Slow Reads? There are Still a Few Seats for spring 2025!

By Robert Sullivan, November 13, 2024

Slow Reads spring 2025

There are still a handful of seats left in the Spring 2025 Slow Reads! The Slows with seats still available are described below. Don’t miss out! Join the Slow Read Movement!!

IISP 11501 (CRN 40001)

Still a Mystery: Conversations Across Disciplines About What We Don’t Know

Michael Trotti

1 Credit

Tuesdays 2:35-3:50

This course will ask students to think about all the amazing things we don’t know . . . by having them focus on where the frontiers of what knowing is. Professors from across campus will interact with us as we investigate what is known and not known about the body, about the universe, about the mind, about the past,and many other areas.

HIST 20001

Doppelganger, Naomi Klein

Johnathan Ablard

1 Credit

Wednesdays 1:00-2:10

Naomi Klein's "Doppelganger: A Trip into the Mirror World" is a profound meditation on the ways the social media have warped politics, social interactions, and fostered polarization. After analyzing how we arrived at a place of heightened conflict and misunderstanding, Klein provides a trenchant analysis of ways to move forward.

RLST 11500

Zhuangzi

Eric Steinschneider

1 Credit

Day and day part: Mondays, 10–10:50AM

Immerse yourself in this profound, and profoundly entertaining, Daoist treasure! TheZhuangzi, a delightful collection of parables, anecdotes, and highly fanciful conversations, is a classic of Chinese religious literature and one of the most influential texts of all time.
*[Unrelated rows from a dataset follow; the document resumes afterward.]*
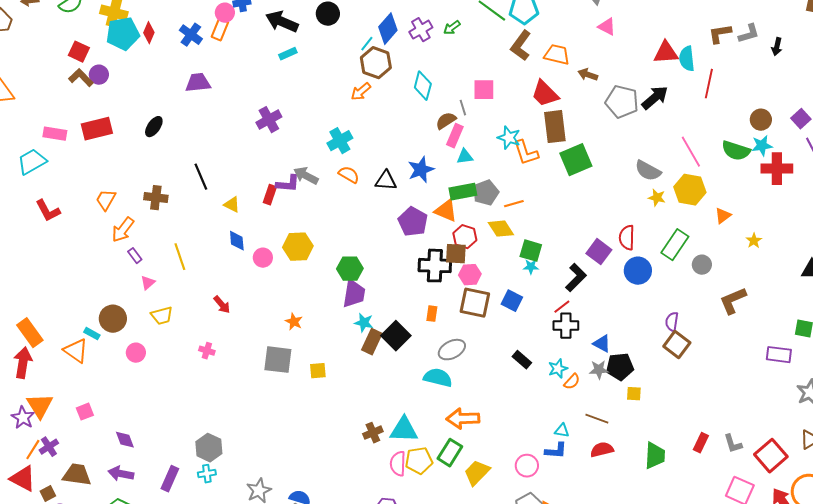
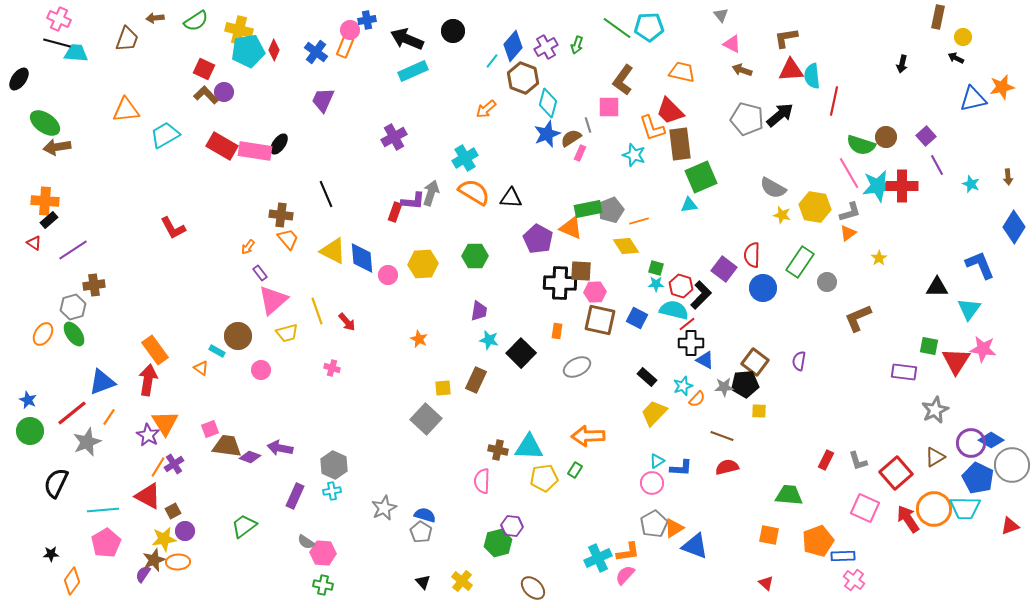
green arrow: (452, 28) -> (577, 45), turned -36
brown L-shape: (720, 34) -> (786, 38), moved
gray L-shape: (749, 34) -> (850, 212), moved
brown L-shape: (521, 46) -> (623, 80), moved
cyan rectangle: (288, 54) -> (413, 71), size x1.6
brown hexagon: (376, 63) -> (523, 78), moved
brown arrow: (588, 75) -> (742, 70), moved
purple trapezoid: (198, 83) -> (323, 100), turned -60
red rectangle: (97, 129) -> (222, 146), turned 44
pink rectangle: (55, 134) -> (255, 151), moved, size x1.4
pink rectangle: (455, 136) -> (580, 153), size x0.7
cyan star: (762, 146) -> (878, 186), moved, size x1.5
green semicircle: (736, 151) -> (861, 145), moved
pink line: (691, 152) -> (849, 173), moved
orange L-shape: (526, 153) -> (652, 128), moved
cyan triangle: (465, 157) -> (689, 205), moved
cyan trapezoid: (32, 162) -> (165, 135), moved
blue star: (421, 170) -> (547, 134), moved
orange semicircle: (349, 175) -> (474, 192), size x1.5
gray arrow: (306, 176) -> (431, 193), turned 80
orange trapezoid: (106, 200) -> (288, 239), moved, turned 110
yellow triangle: (232, 205) -> (333, 251), moved, size x1.6
orange arrow: (123, 230) -> (248, 247), size x0.6
red hexagon: (465, 237) -> (681, 286), moved
blue diamond: (237, 241) -> (362, 258), size x1.5
green square: (531, 251) -> (656, 268), size x0.7
yellow line: (180, 257) -> (317, 311), moved
green hexagon: (350, 269) -> (475, 256), moved
pink triangle: (148, 283) -> (273, 300), size x2.0
purple trapezoid: (354, 294) -> (479, 311), size x0.7
purple semicircle: (672, 322) -> (799, 361), moved
brown rectangle: (372, 342) -> (476, 380), moved
blue triangle: (602, 344) -> (705, 360), moved
brown square: (677, 345) -> (755, 362), moved
orange triangle: (76, 351) -> (201, 368), size x0.6
gray square: (278, 360) -> (426, 419), moved, turned 36
cyan semicircle: (438, 378) -> (674, 310), moved
cyan triangle: (562, 431) -> (657, 461), moved, turned -42
brown cross: (373, 433) -> (498, 450), turned 36
purple diamond: (125, 440) -> (250, 457), turned -50
green rectangle: (450, 453) -> (575, 470), size x0.6
green trapezoid: (655, 456) -> (789, 495), moved, turned -88
pink semicircle: (398, 464) -> (482, 481), moved
yellow trapezoid: (477, 473) -> (654, 413), moved
purple arrow: (121, 474) -> (280, 448), moved
brown trapezoid: (77, 475) -> (227, 446), moved

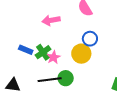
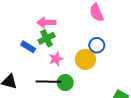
pink arrow: (51, 20) -> (46, 22), moved
green cross: (43, 52) -> (47, 38), moved

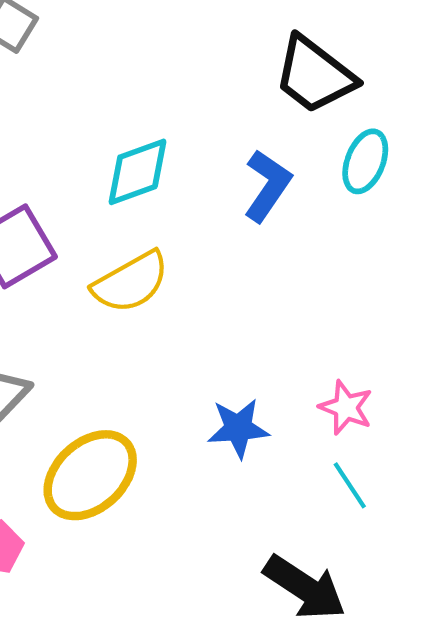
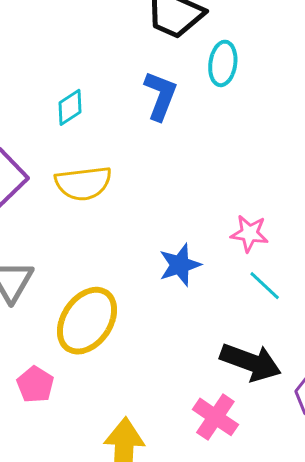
cyan diamond: (137, 172) -> (70, 107), size x0.7
yellow semicircle: (131, 282) -> (83, 183), turned 36

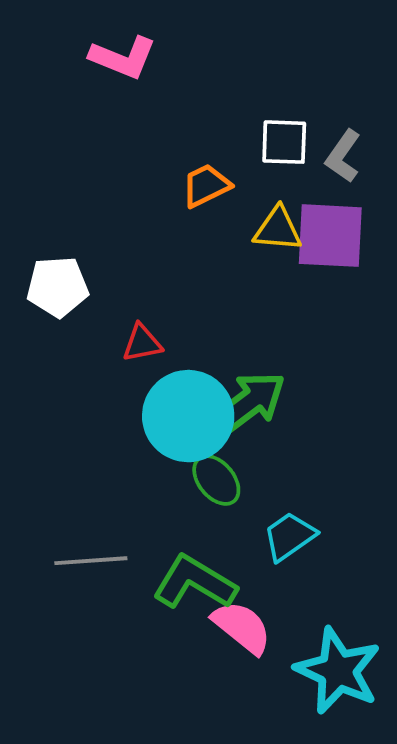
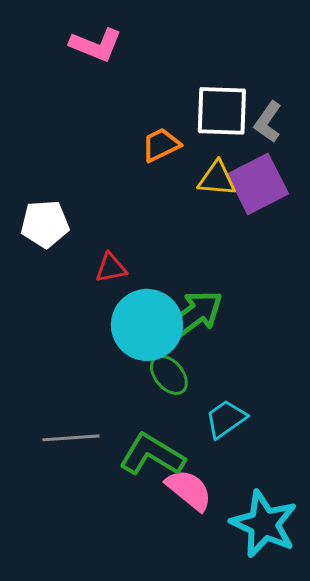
white square: (284, 142) -> (222, 111), size x1.4
purple square: (330, 236) -> (258, 184), turned -30

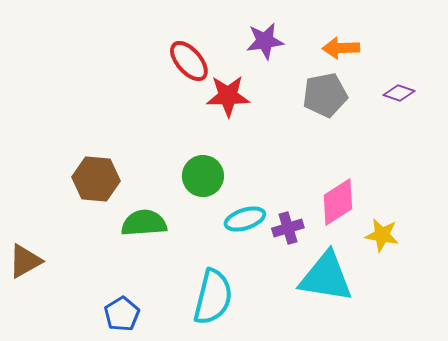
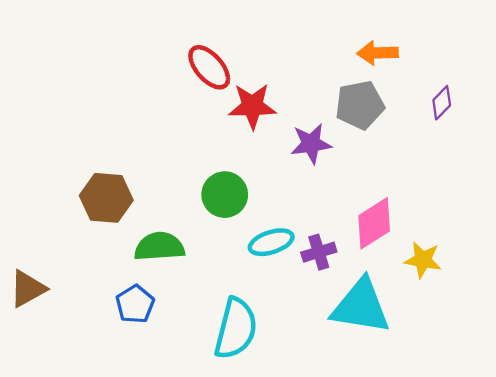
purple star: (265, 41) -> (311, 144), moved
purple diamond: (399, 93) -> (442, 103), turned -64
blue pentagon: (122, 314) -> (135, 304), moved

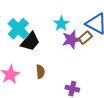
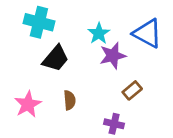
cyan cross: (18, 29) -> (39, 22), moved, turned -30
brown rectangle: (85, 38) -> (132, 90), moved

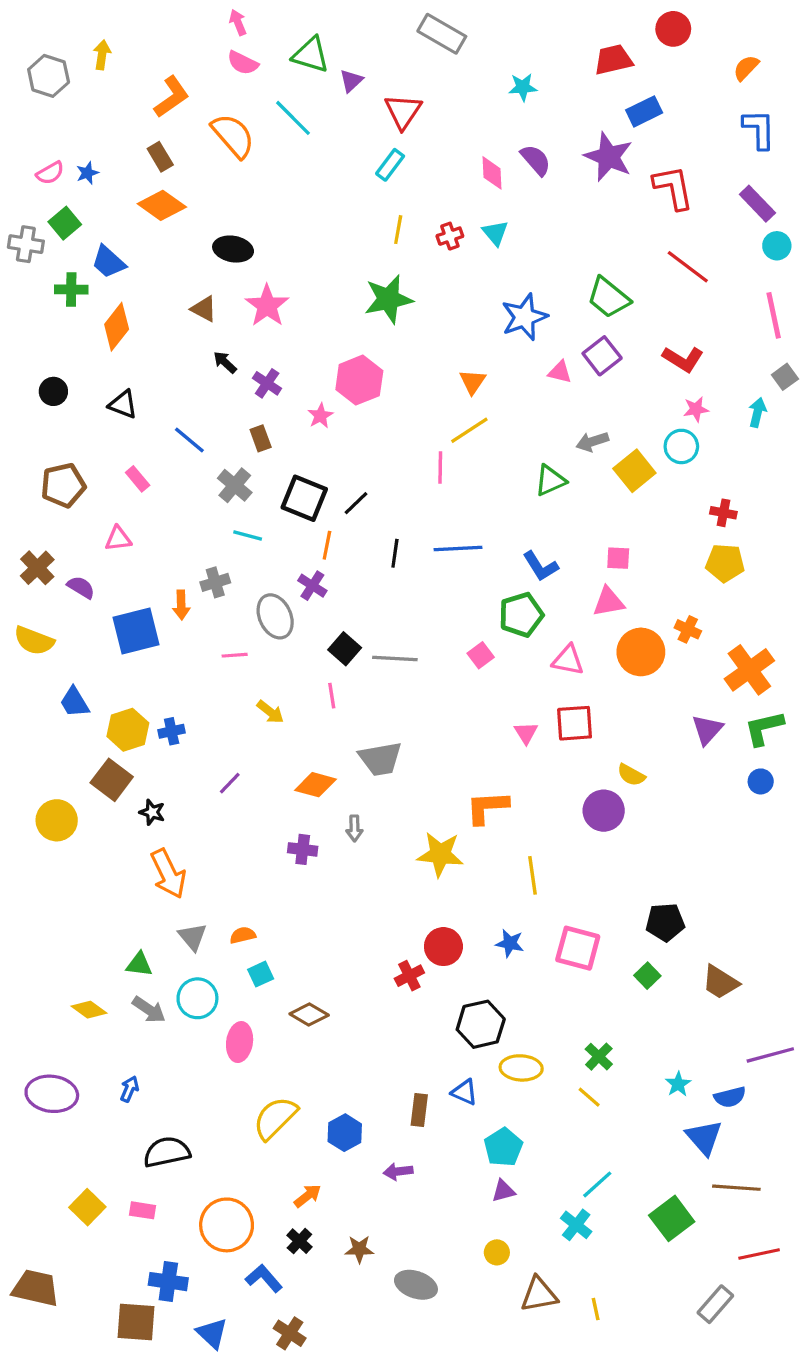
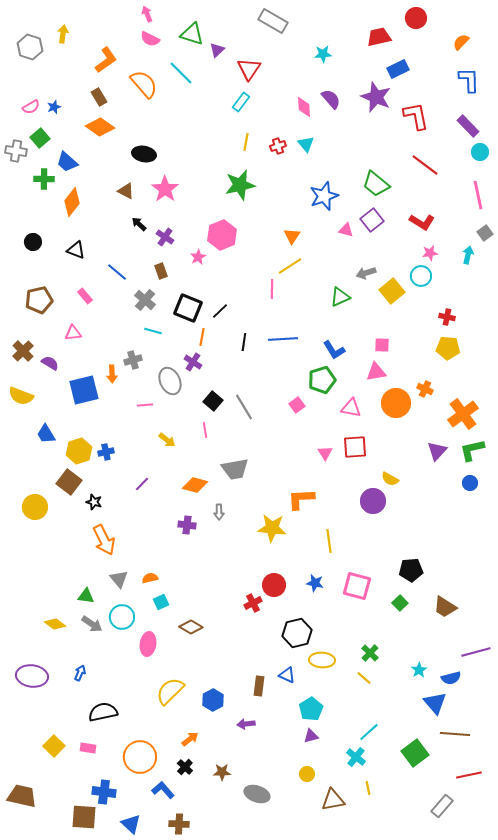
gray line: (395, 658) -> (244, 407), turned 56
yellow line: (596, 1309) -> (368, 788), moved
brown cross: (290, 1333) -> (179, 824), turned -30

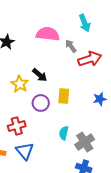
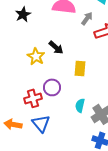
gray arrow: (71, 46) -> (87, 18), turned 72
purple circle: (41, 103) -> (52, 87), moved

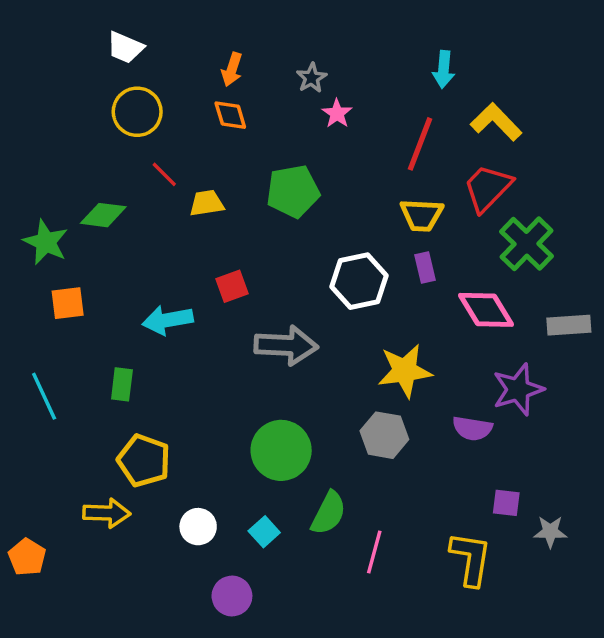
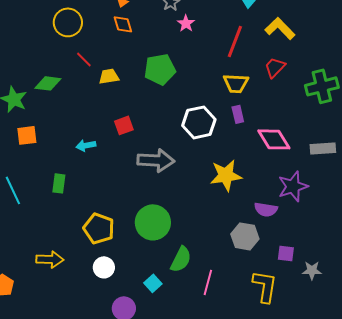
red trapezoid: (488, 188) -> (275, 67), size x0.7
green cross: (527, 244) -> (322, 86), moved, turned 32
cyan arrow: (168, 320) -> (86, 145), size x0.7
gray hexagon: (384, 435) -> (245, 236), moved
yellow pentagon: (144, 461) -> (99, 228), moved
cyan square: (264, 532) -> (153, 283), moved

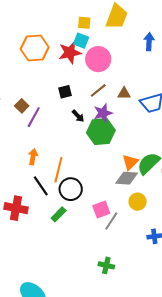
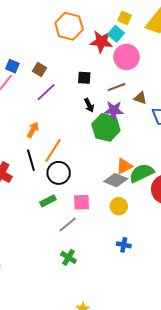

If you are interested in dreams, butterflies, good jokes, or the secret to a more carefree existence, then this course is for you!

WRTG 20700

Narrative in the Anthropocene – Erin James

Eleanor Henderson

2 Credits

Mondays, 6:50-8:30

What can narrative teach us about our current geological epoch? And what can our current geological epoch teach us about narrative? Can understanding the stories we tell about our planet help us tell different ones-and even help us save it? Explore these questions and more in a slow read of Erin James' revolutionary work of econarratology, Narrative and theAnthropocene (Ohio State University Press, 2022). Supplementary readings may include other works related to narrative theory and environmental justice, as well as climate fiction and speculative fiction. Any student interested in science, writing, literature, and/or our planet is welcome.